Until recently it was thought to be an insignificant disease in healthy people, Sydney University of Technology infectious disease researcher Nicky Boulter said, but new research has revealed its mind-altering properties.
"Interestingly, the effect of infection is different between men and women," Dr Boulter writes in the latest issue of Australasian Science magazine.
"Infected men have lower IQs, achieve a lower level of education and have shorter attention spans. They are also more likely to break rules and take risks, be more independent, more anti-social, suspicious, jealous and morose, and are deemed less attractive to women.
"On the other hand, infected women tend to be more outgoing, friendly, more promiscuous, and are considered more attractive to men compared with non-infected controls.
"In short, it can make men behave like alley cats and women behave like sex kittens""
-Styopa
according to that logic, the Chinese should have a team of 500 people, while the Dutch for example would only have 5 guys on the field.
Or the Chinese would have 100 times as many teams playing for the world cup.
In Asia, they just have very large countries. But each country only sends 1 team. Europe has many small countries. The qualifications generally are in leagues of 5-6 countries, and one or two go through to the world cup.
In many other sports (athletics at the Olympics) it works the normal way, and big countries have more people competing.
"that is because you live in a country which bans online gaming... Go place a bet like most of the Star Wars geeks, preferably over US$1000 , and you will see the game becomes extremely exciting."
While I'm pretty sure that's not true (about banned online gaming), and while I'm not a Star Wars geek, your point only reinforces mine - you have to do SOMETHING (like make large wagers) to make watching football worthwhile. In and of itself, it's unbelievably boring.
I mean. The ball's a soft inflated thing instead of 9 - 10 pounds of hard rubber, the players play on nice soft grass instead of unforgiving stone and neither winner nor loser get sacrificed except in Colombia.
In MY day we played a MAN'S game. We ensured a good pulque supply by spilling the arterial red blood of our ballplayers upon the sacred ritual stones. You darn kids today with your iPhones and your pussy games and your "music". Get off my lawn.
Isn't the correlation best explained by the fact that in countries better at football, kids tend to spend more time outdoor (sometimes kicking ball) and thus are more exposed to Toxo infection?
Actually isn't the article implying that the players have the parasite? Wouldn't that be easy to test for? Who cares about the rest of the population? They're not on the field.
I forget where I saw it (possibly on slashdot) but I read an article that there is some evidence that suggests that Toxo makes Humans more "reckless", and that the percentage of people involved in motorcycle accidents that have Toxo is way above the norm.
So. A freedom bug, eh? But, with that sort of spectrum, shouldn't they be too overwhelmed in in fight clubs, continual riots, and biker's gangs, to have time for collaborative, empathic, attentive, parallel, continuous, multicyclic, dynamic sports like soccer? Maybe it's the antibodies, then?

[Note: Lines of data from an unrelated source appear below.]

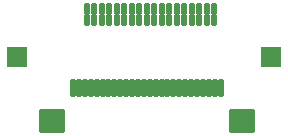
<source format=gbr>
%TF.GenerationSoftware,KiCad,Pcbnew,9.0.1*%
%TF.CreationDate,2025-05-28T15:57:22+02:00*%
%TF.ProjectId,fpc_connector_36pinOmnetics,6670635f-636f-46e6-9e65-63746f725f33,rev?*%
%TF.SameCoordinates,Original*%
%TF.FileFunction,Soldermask,Top*%
%TF.FilePolarity,Negative*%
%FSLAX46Y46*%
G04 Gerber Fmt 4.6, Leading zero omitted, Abs format (unit mm)*
G04 Created by KiCad (PCBNEW 9.0.1) date 2025-05-28 15:57:22*
%MOMM*%
%LPD*%
G01*
G04 APERTURE LIST*
G04 Aperture macros list*
%AMRoundRect*
0 Rectangle with rounded corners*
0 $1 Rounding radius*
0 $2 $3 $4 $5 $6 $7 $8 $9 X,Y pos of 4 corners*
0 Add a 4 corners polygon primitive as box body*
4,1,4,$2,$3,$4,$5,$6,$7,$8,$9,$2,$3,0*
0 Add four circle primitives for the rounded corners*
1,1,$1+$1,$2,$3*
1,1,$1+$1,$4,$5*
1,1,$1+$1,$6,$7*
1,1,$1+$1,$8,$9*
0 Add four rect primitives between the rounded corners*
20,1,$1+$1,$2,$3,$4,$5,0*
20,1,$1+$1,$4,$5,$6,$7,0*
20,1,$1+$1,$6,$7,$8,$9,0*
20,1,$1+$1,$8,$9,$2,$3,0*%
G04 Aperture macros list end*
%ADD10R,1.700000X1.700000*%
%ADD11RoundRect,0.102000X0.190500X0.381000X-0.190500X0.381000X-0.190500X-0.381000X0.190500X-0.381000X0*%
%ADD12RoundRect,0.102000X-0.150000X-0.650000X0.150000X-0.650000X0.150000X0.650000X-0.150000X0.650000X0*%
%ADD13RoundRect,0.102000X-1.000000X-0.900000X1.000000X-0.900000X1.000000X0.900000X-1.000000X0.900000X0*%
G04 APERTURE END LIST*
D10*
%TO.C,J4*%
X160500000Y-102600000D03*
%TD*%
D11*
%TO.C,J2*%
X155724750Y-99432100D03*
X155089750Y-99432100D03*
X154454750Y-99432100D03*
X153819750Y-99432100D03*
X153184750Y-99432100D03*
X152549750Y-99432100D03*
X151914750Y-99432100D03*
X151279750Y-99432100D03*
X150644750Y-99432100D03*
X150009750Y-99432100D03*
X149374750Y-99432100D03*
X148739750Y-99432100D03*
X148104750Y-99432100D03*
X147469750Y-99432100D03*
X146834750Y-99432100D03*
X146199750Y-99432100D03*
X145564750Y-99432100D03*
X144929750Y-99432100D03*
X155724750Y-98492300D03*
X155089750Y-98492300D03*
X154454750Y-98492300D03*
X153819750Y-98492300D03*
X153184750Y-98492300D03*
X152549750Y-98492300D03*
X151914750Y-98492300D03*
X151279750Y-98492300D03*
X150644750Y-98492300D03*
X150009750Y-98492300D03*
X149374750Y-98492300D03*
X148739750Y-98492300D03*
X148104750Y-98492300D03*
X147469750Y-98492300D03*
X146834750Y-98492300D03*
X146199750Y-98492300D03*
X145564750Y-98492300D03*
X144929750Y-98492300D03*
%TD*%
D10*
%TO.C,J3*%
X139000000Y-102600000D03*
%TD*%
D12*
%TO.C,J1*%
X143750000Y-105250000D03*
X144250000Y-105250000D03*
X144750000Y-105250000D03*
X145250000Y-105250000D03*
X145750000Y-105250000D03*
X146250000Y-105250000D03*
X146750000Y-105250000D03*
X147250000Y-105250000D03*
X147750000Y-105250000D03*
X148250000Y-105250000D03*
X148750000Y-105250000D03*
X149250000Y-105250000D03*
X149750000Y-105250000D03*
X150250000Y-105250000D03*
X150750000Y-105250000D03*
X151250000Y-105250000D03*
X151750000Y-105250000D03*
X152250000Y-105250000D03*
X152750000Y-105250000D03*
X153250000Y-105250000D03*
X153750000Y-105250000D03*
X154250000Y-105250000D03*
X154750000Y-105250000D03*
X155250000Y-105250000D03*
X155750000Y-105250000D03*
X156250000Y-105250000D03*
D13*
X141950000Y-108000000D03*
X158050000Y-108000000D03*
%TD*%
M02*

</source>
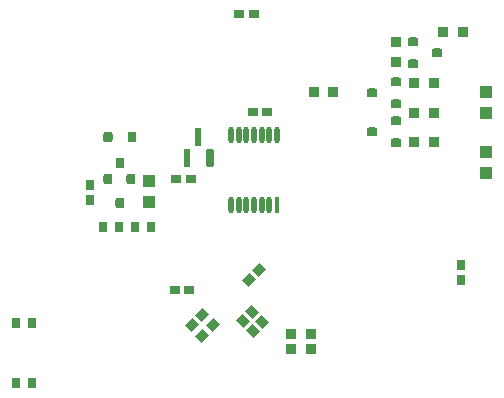
<source format=gbp>
G04 Layer_Color=128*
%FSLAX25Y25*%
%MOIN*%
G70*
G01*
G75*
%ADD14R,0.03500X0.03500*%
%ADD15R,0.03150X0.03347*%
%ADD37R,0.03347X0.03150*%
%ADD46R,0.02953X0.03543*%
%ADD47R,0.03500X0.03500*%
%ADD82R,0.02362X0.06299*%
G04:AMPARAMS|DCode=83|XSize=23.62mil|YSize=62.99mil|CornerRadius=5.91mil|HoleSize=0mil|Usage=FLASHONLY|Rotation=0.000|XOffset=0mil|YOffset=0mil|HoleType=Round|Shape=RoundedRectangle|*
%AMROUNDEDRECTD83*
21,1,0.02362,0.05118,0,0,0.0*
21,1,0.01181,0.06299,0,0,0.0*
1,1,0.01181,0.00591,-0.02559*
1,1,0.01181,-0.00591,-0.02559*
1,1,0.01181,-0.00591,0.02559*
1,1,0.01181,0.00591,0.02559*
%
%ADD83ROUNDEDRECTD83*%
G04:AMPARAMS|DCode=84|XSize=31.5mil|YSize=35.43mil|CornerRadius=7.87mil|HoleSize=0mil|Usage=FLASHONLY|Rotation=180.000|XOffset=0mil|YOffset=0mil|HoleType=Round|Shape=RoundedRectangle|*
%AMROUNDEDRECTD84*
21,1,0.03150,0.01969,0,0,180.0*
21,1,0.01575,0.03543,0,0,180.0*
1,1,0.01575,-0.00787,0.00984*
1,1,0.01575,0.00787,0.00984*
1,1,0.01575,0.00787,-0.00984*
1,1,0.01575,-0.00787,-0.00984*
%
%ADD84ROUNDEDRECTD84*%
%ADD85R,0.03150X0.03543*%
G04:AMPARAMS|DCode=86|XSize=30mil|YSize=35mil|CornerRadius=7.5mil|HoleSize=0mil|Usage=FLASHONLY|Rotation=0.000|XOffset=0mil|YOffset=0mil|HoleType=Round|Shape=RoundedRectangle|*
%AMROUNDEDRECTD86*
21,1,0.03000,0.02000,0,0,0.0*
21,1,0.01500,0.03500,0,0,0.0*
1,1,0.01500,0.00750,-0.01000*
1,1,0.01500,-0.00750,-0.01000*
1,1,0.01500,-0.00750,0.01000*
1,1,0.01500,0.00750,0.01000*
%
%ADD86ROUNDEDRECTD86*%
%ADD87R,0.04000X0.04000*%
G04:AMPARAMS|DCode=88|XSize=30mil|YSize=35mil|CornerRadius=7.5mil|HoleSize=0mil|Usage=FLASHONLY|Rotation=270.000|XOffset=0mil|YOffset=0mil|HoleType=Round|Shape=RoundedRectangle|*
%AMROUNDEDRECTD88*
21,1,0.03000,0.02000,0,0,270.0*
21,1,0.01500,0.03500,0,0,270.0*
1,1,0.01500,-0.01000,-0.00750*
1,1,0.01500,-0.01000,0.00750*
1,1,0.01500,0.01000,0.00750*
1,1,0.01500,0.01000,-0.00750*
%
%ADD88ROUNDEDRECTD88*%
G04:AMPARAMS|DCode=89|XSize=31.5mil|YSize=33.47mil|CornerRadius=0mil|HoleSize=0mil|Usage=FLASHONLY|Rotation=45.000|XOffset=0mil|YOffset=0mil|HoleType=Round|Shape=Rectangle|*
%AMROTATEDRECTD89*
4,1,4,0.00070,-0.02297,-0.02297,0.00070,-0.00070,0.02297,0.02297,-0.00070,0.00070,-0.02297,0.0*
%
%ADD89ROTATEDRECTD89*%

G04:AMPARAMS|DCode=90|XSize=31.5mil|YSize=33.47mil|CornerRadius=0mil|HoleSize=0mil|Usage=FLASHONLY|Rotation=135.000|XOffset=0mil|YOffset=0mil|HoleType=Round|Shape=Rectangle|*
%AMROTATEDRECTD90*
4,1,4,0.02297,0.00070,-0.00070,-0.02297,-0.02297,-0.00070,0.00070,0.02297,0.02297,0.00070,0.0*
%
%ADD90ROTATEDRECTD90*%

%ADD91O,0.01772X0.05512*%
%ADD92R,0.01772X0.05512*%
D14*
X80900Y87000D02*
D03*
X87500D02*
D03*
X130600Y107000D02*
D03*
X124000D02*
D03*
X114400Y90000D02*
D03*
X121000D02*
D03*
X114400Y80000D02*
D03*
X121000D02*
D03*
X114400Y70500D02*
D03*
X121000D02*
D03*
X73400Y1500D02*
D03*
X80000D02*
D03*
X73400Y6500D02*
D03*
X80000D02*
D03*
D15*
X6500Y51039D02*
D03*
Y55961D02*
D03*
X130000Y29461D02*
D03*
Y24540D02*
D03*
D37*
X60961Y113000D02*
D03*
X56040D02*
D03*
X35039Y58000D02*
D03*
X39961D02*
D03*
X34539Y21000D02*
D03*
X39461D02*
D03*
X60539Y80500D02*
D03*
X65461D02*
D03*
D46*
X16157Y42000D02*
D03*
X10843D02*
D03*
X26657D02*
D03*
X21343D02*
D03*
X-12843Y-10000D02*
D03*
X-18158D02*
D03*
X-18157Y10000D02*
D03*
X-12843D02*
D03*
D47*
X108500Y103600D02*
D03*
Y97000D02*
D03*
D82*
X42500Y72043D02*
D03*
X38760Y64957D02*
D03*
D83*
X46240D02*
D03*
D84*
X12500Y72000D02*
D03*
D85*
X20374D02*
D03*
X16437Y63339D02*
D03*
D86*
X12500Y58000D02*
D03*
X16200Y50000D02*
D03*
X19900Y58000D02*
D03*
D87*
X138500Y60000D02*
D03*
Y67000D02*
D03*
Y80000D02*
D03*
Y87000D02*
D03*
X26000Y50500D02*
D03*
Y57500D02*
D03*
D88*
X108500Y83100D02*
D03*
Y90500D02*
D03*
X100500Y86800D02*
D03*
X108500Y70100D02*
D03*
Y77500D02*
D03*
X100500Y73800D02*
D03*
X122000Y100200D02*
D03*
X114000Y103900D02*
D03*
Y96500D02*
D03*
D89*
X60740Y7260D02*
D03*
X57260Y10740D02*
D03*
X63740Y10260D02*
D03*
X60260Y13740D02*
D03*
D90*
X43740Y12740D02*
D03*
X40260Y9260D02*
D03*
X62740Y27740D02*
D03*
X59260Y24260D02*
D03*
X43760Y5760D02*
D03*
X47240Y9240D02*
D03*
D91*
X53323Y72662D02*
D03*
X55882D02*
D03*
X58441D02*
D03*
X61000D02*
D03*
X63559D02*
D03*
X66118D02*
D03*
X68677D02*
D03*
X53323Y49433D02*
D03*
X55882D02*
D03*
X58441D02*
D03*
X61000D02*
D03*
X63559D02*
D03*
X66118D02*
D03*
D92*
X68677D02*
D03*
M02*

</source>
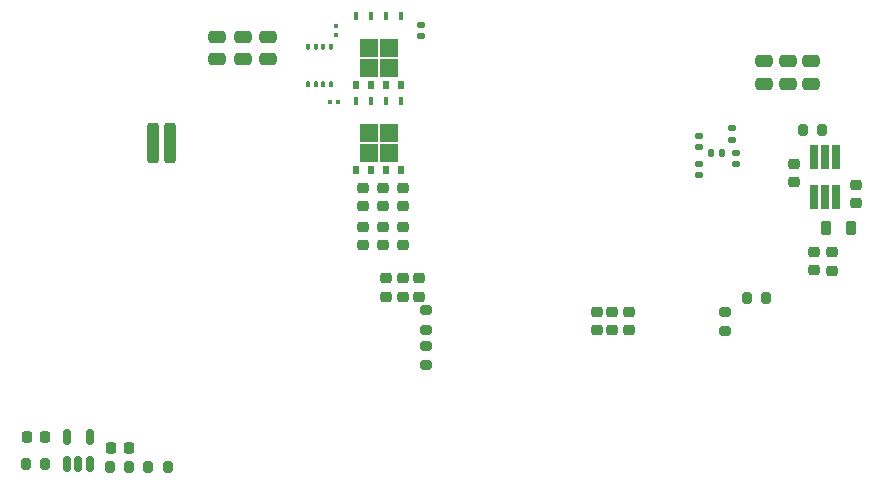
<source format=gbr>
%TF.GenerationSoftware,KiCad,Pcbnew,(6.0.1)*%
%TF.CreationDate,2023-08-02T16:38:55-05:00*%
%TF.ProjectId,board_v5,626f6172-645f-4763-952e-6b696361645f,rev?*%
%TF.SameCoordinates,Original*%
%TF.FileFunction,Paste,Top*%
%TF.FilePolarity,Positive*%
%FSLAX46Y46*%
G04 Gerber Fmt 4.6, Leading zero omitted, Abs format (unit mm)*
G04 Created by KiCad (PCBNEW (6.0.1)) date 2023-08-02 16:38:55*
%MOMM*%
%LPD*%
G01*
G04 APERTURE LIST*
G04 Aperture macros list*
%AMRoundRect*
0 Rectangle with rounded corners*
0 $1 Rounding radius*
0 $2 $3 $4 $5 $6 $7 $8 $9 X,Y pos of 4 corners*
0 Add a 4 corners polygon primitive as box body*
4,1,4,$2,$3,$4,$5,$6,$7,$8,$9,$2,$3,0*
0 Add four circle primitives for the rounded corners*
1,1,$1+$1,$2,$3*
1,1,$1+$1,$4,$5*
1,1,$1+$1,$6,$7*
1,1,$1+$1,$8,$9*
0 Add four rect primitives between the rounded corners*
20,1,$1+$1,$2,$3,$4,$5,0*
20,1,$1+$1,$4,$5,$6,$7,0*
20,1,$1+$1,$6,$7,$8,$9,0*
20,1,$1+$1,$8,$9,$2,$3,0*%
G04 Aperture macros list end*
%ADD10RoundRect,0.225000X-0.250000X0.225000X-0.250000X-0.225000X0.250000X-0.225000X0.250000X0.225000X0*%
%ADD11RoundRect,0.250000X0.475000X-0.250000X0.475000X0.250000X-0.475000X0.250000X-0.475000X-0.250000X0*%
%ADD12RoundRect,0.225000X0.225000X0.250000X-0.225000X0.250000X-0.225000X-0.250000X0.225000X-0.250000X0*%
%ADD13RoundRect,0.079500X-0.079500X-0.100500X0.079500X-0.100500X0.079500X0.100500X-0.079500X0.100500X0*%
%ADD14RoundRect,0.218750X0.256250X-0.218750X0.256250X0.218750X-0.256250X0.218750X-0.256250X-0.218750X0*%
%ADD15RoundRect,0.225000X0.250000X-0.225000X0.250000X0.225000X-0.250000X0.225000X-0.250000X-0.225000X0*%
%ADD16RoundRect,0.140000X0.140000X0.170000X-0.140000X0.170000X-0.140000X-0.170000X0.140000X-0.170000X0*%
%ADD17RoundRect,0.200000X-0.200000X-0.275000X0.200000X-0.275000X0.200000X0.275000X-0.200000X0.275000X0*%
%ADD18RoundRect,0.140000X0.170000X-0.140000X0.170000X0.140000X-0.170000X0.140000X-0.170000X-0.140000X0*%
%ADD19RoundRect,0.140000X-0.170000X0.140000X-0.170000X-0.140000X0.170000X-0.140000X0.170000X0.140000X0*%
%ADD20RoundRect,0.200000X0.200000X0.275000X-0.200000X0.275000X-0.200000X-0.275000X0.200000X-0.275000X0*%
%ADD21RoundRect,0.200000X-0.275000X0.200000X-0.275000X-0.200000X0.275000X-0.200000X0.275000X0.200000X0*%
%ADD22R,0.650000X2.000000*%
%ADD23RoundRect,0.200000X0.275000X-0.200000X0.275000X0.200000X-0.275000X0.200000X-0.275000X-0.200000X0*%
%ADD24RoundRect,0.150000X0.150000X-0.512500X0.150000X0.512500X-0.150000X0.512500X-0.150000X-0.512500X0*%
%ADD25RoundRect,0.250000X-0.250000X-1.450000X0.250000X-1.450000X0.250000X1.450000X-0.250000X1.450000X0*%
%ADD26R,0.300000X0.200000*%
%ADD27O,0.300000X0.550000*%
%ADD28RoundRect,0.218750X-0.218750X-0.381250X0.218750X-0.381250X0.218750X0.381250X-0.218750X0.381250X0*%
%ADD29RoundRect,0.135000X-0.185000X0.135000X-0.185000X-0.135000X0.185000X-0.135000X0.185000X0.135000X0*%
%ADD30RoundRect,0.079500X-0.100500X0.079500X-0.100500X-0.079500X0.100500X-0.079500X0.100500X0.079500X0*%
%ADD31R,0.500000X0.750000*%
%ADD32R,1.500000X1.500000*%
%ADD33R,0.400000X0.750000*%
G04 APERTURE END LIST*
D10*
%TO.C,C25*%
X173470000Y-65175000D03*
X173470000Y-66725000D03*
%TD*%
%TO.C,C2*%
X135425000Y-59725000D03*
X135425000Y-61275000D03*
%TD*%
D11*
%TO.C,C17*%
X121425000Y-48850000D03*
X121425000Y-46950000D03*
%TD*%
D12*
%TO.C,C21*%
X106825000Y-80850000D03*
X105275000Y-80850000D03*
%TD*%
D13*
%TO.C,R2*%
X130980000Y-52425000D03*
X131670000Y-52425000D03*
%TD*%
D14*
%TO.C,C27*%
X170225000Y-59255000D03*
X170225000Y-57680000D03*
%TD*%
D10*
%TO.C,REF\u002A\u002A*%
X153600000Y-70225000D03*
X153600000Y-71775000D03*
%TD*%
D11*
%TO.C,C18*%
X125750000Y-48850000D03*
X125750000Y-46950000D03*
%TD*%
D15*
%TO.C,REF\u002A\u002A*%
X137115000Y-68925000D03*
X137115000Y-67375000D03*
%TD*%
D16*
%TO.C,C12*%
X164165000Y-56803000D03*
X163205000Y-56803000D03*
%TD*%
D10*
%TO.C,C2*%
X133790000Y-59715000D03*
X133790000Y-61265000D03*
%TD*%
D17*
%TO.C,R10*%
X112330484Y-83347532D03*
X113980484Y-83347532D03*
%TD*%
D10*
%TO.C,C14*%
X133740000Y-63030000D03*
X133740000Y-64580000D03*
%TD*%
D18*
%TO.C,C9*%
X165350000Y-57730000D03*
X165350000Y-56770000D03*
%TD*%
D17*
%TO.C,R9*%
X115580484Y-83347532D03*
X117230484Y-83347532D03*
%TD*%
D19*
%TO.C,C6*%
X138700000Y-45940000D03*
X138700000Y-46900000D03*
%TD*%
D11*
%TO.C,C22*%
X169712500Y-50925000D03*
X169712500Y-49025000D03*
%TD*%
D20*
%TO.C,R8*%
X106850000Y-83100000D03*
X105200000Y-83100000D03*
%TD*%
D12*
%TO.C,C20*%
X113955484Y-81722532D03*
X112405484Y-81722532D03*
%TD*%
D10*
%TO.C,C32*%
X156262000Y-70225000D03*
X156262000Y-71775000D03*
%TD*%
D11*
%TO.C,C23*%
X171700000Y-50925000D03*
X171700000Y-49025000D03*
%TD*%
D21*
%TO.C,R15*%
X164410000Y-70230000D03*
X164410000Y-71880000D03*
%TD*%
D22*
%TO.C,U6*%
X171900000Y-60527500D03*
X172850000Y-60527500D03*
X173800000Y-60527500D03*
X173800000Y-57107500D03*
X172850000Y-57107500D03*
X171900000Y-57107500D03*
%TD*%
D15*
%TO.C,C31*%
X138500000Y-68925000D03*
X138500000Y-67375000D03*
%TD*%
D11*
%TO.C,C19*%
X123587500Y-48850000D03*
X123587500Y-46950000D03*
%TD*%
D10*
%TO.C,C29*%
X175500000Y-59475000D03*
X175500000Y-61025000D03*
%TD*%
D23*
%TO.C,R21*%
X139100001Y-71750000D03*
X139100001Y-70100000D03*
%TD*%
D24*
%TO.C,U7*%
X108700000Y-83087500D03*
X109650000Y-83087500D03*
X110600000Y-83087500D03*
X110600000Y-80812500D03*
X108700000Y-80812500D03*
%TD*%
D25*
%TO.C,R_Isense1*%
X115950000Y-55950000D03*
X117450000Y-55950000D03*
%TD*%
D26*
%TO.C,U1*%
X129089520Y-51095000D03*
D27*
X129089520Y-50895000D03*
D26*
X129739520Y-51095000D03*
D27*
X129739520Y-50895000D03*
D26*
X130389520Y-51095000D03*
D27*
X130389520Y-50895000D03*
X131039520Y-50895000D03*
D26*
X131039520Y-51095000D03*
X131039520Y-47595000D03*
D27*
X131039520Y-47795000D03*
X130389520Y-47795000D03*
D26*
X130389520Y-47595000D03*
X129739520Y-47595000D03*
D27*
X129739520Y-47795000D03*
X129089520Y-47795000D03*
D26*
X129089520Y-47595000D03*
%TD*%
D28*
%TO.C,L1*%
X172927500Y-63150000D03*
X175052500Y-63150000D03*
%TD*%
D29*
%TO.C,R6*%
X164970000Y-54690000D03*
X164970000Y-55710000D03*
%TD*%
D30*
%TO.C,R3*%
X131464520Y-46745000D03*
X131464520Y-46055000D03*
%TD*%
D11*
%TO.C,C24*%
X167725000Y-50925000D03*
X167725000Y-49025000D03*
%TD*%
D15*
%TO.C,REF\u002A\u002A*%
X135730000Y-68925000D03*
X135730000Y-67375000D03*
%TD*%
D31*
%TO.C,U2*%
X135735000Y-58215000D03*
D32*
X134250000Y-56810000D03*
X134250000Y-55110000D03*
D31*
X133195000Y-58215000D03*
X134465000Y-58215000D03*
D32*
X135950000Y-56810000D03*
D31*
X137005000Y-58215000D03*
D32*
X135950000Y-55110000D03*
D33*
X137005000Y-52410000D03*
X135735000Y-52410000D03*
X134465000Y-52410000D03*
X133195000Y-52410000D03*
%TD*%
D31*
%TO.C,U5*%
X135735000Y-50975000D03*
D32*
X135950000Y-49570000D03*
X134250000Y-49570000D03*
X135950000Y-47870000D03*
X134250000Y-47870000D03*
D31*
X133195000Y-50975000D03*
X137005000Y-50975000D03*
X134465000Y-50975000D03*
D33*
X137005000Y-45170000D03*
X135735000Y-45170000D03*
X134465000Y-45170000D03*
X133195000Y-45170000D03*
%TD*%
D17*
%TO.C,R20*%
X171000000Y-54842500D03*
X172650000Y-54842500D03*
%TD*%
D10*
%TO.C,C14*%
X135425000Y-63030000D03*
X135425000Y-64580000D03*
%TD*%
D18*
%TO.C,C7*%
X162185000Y-58673000D03*
X162185000Y-57713000D03*
%TD*%
D10*
%TO.C,C13*%
X137100000Y-59725000D03*
X137100000Y-61275000D03*
%TD*%
D19*
%TO.C,C8*%
X162175000Y-55303000D03*
X162175000Y-56263000D03*
%TD*%
D21*
%TO.C,R5*%
X139100000Y-73099998D03*
X139100000Y-74749998D03*
%TD*%
D17*
%TO.C,R16*%
X166235000Y-69080000D03*
X167885000Y-69080000D03*
%TD*%
D10*
%TO.C,REF\u002A\u002A*%
X154870000Y-70225000D03*
X154870000Y-71775000D03*
%TD*%
%TO.C,C26*%
X171910000Y-65165000D03*
X171910000Y-66715000D03*
%TD*%
%TO.C,C3*%
X137099998Y-63029995D03*
X137099998Y-64579995D03*
%TD*%
M02*

</source>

And what about the steamy relation between dictatorships and soccer? Compared with the diametrically opposite slow axfixiating effect of "marketing commodity" commercialism?
what part of "WORLD" don't you understand? Someone talks about something in general, and you respond with something only about the US? By your logic, English is the most spoken language in the world, and Christianity is the largest religion. Haha!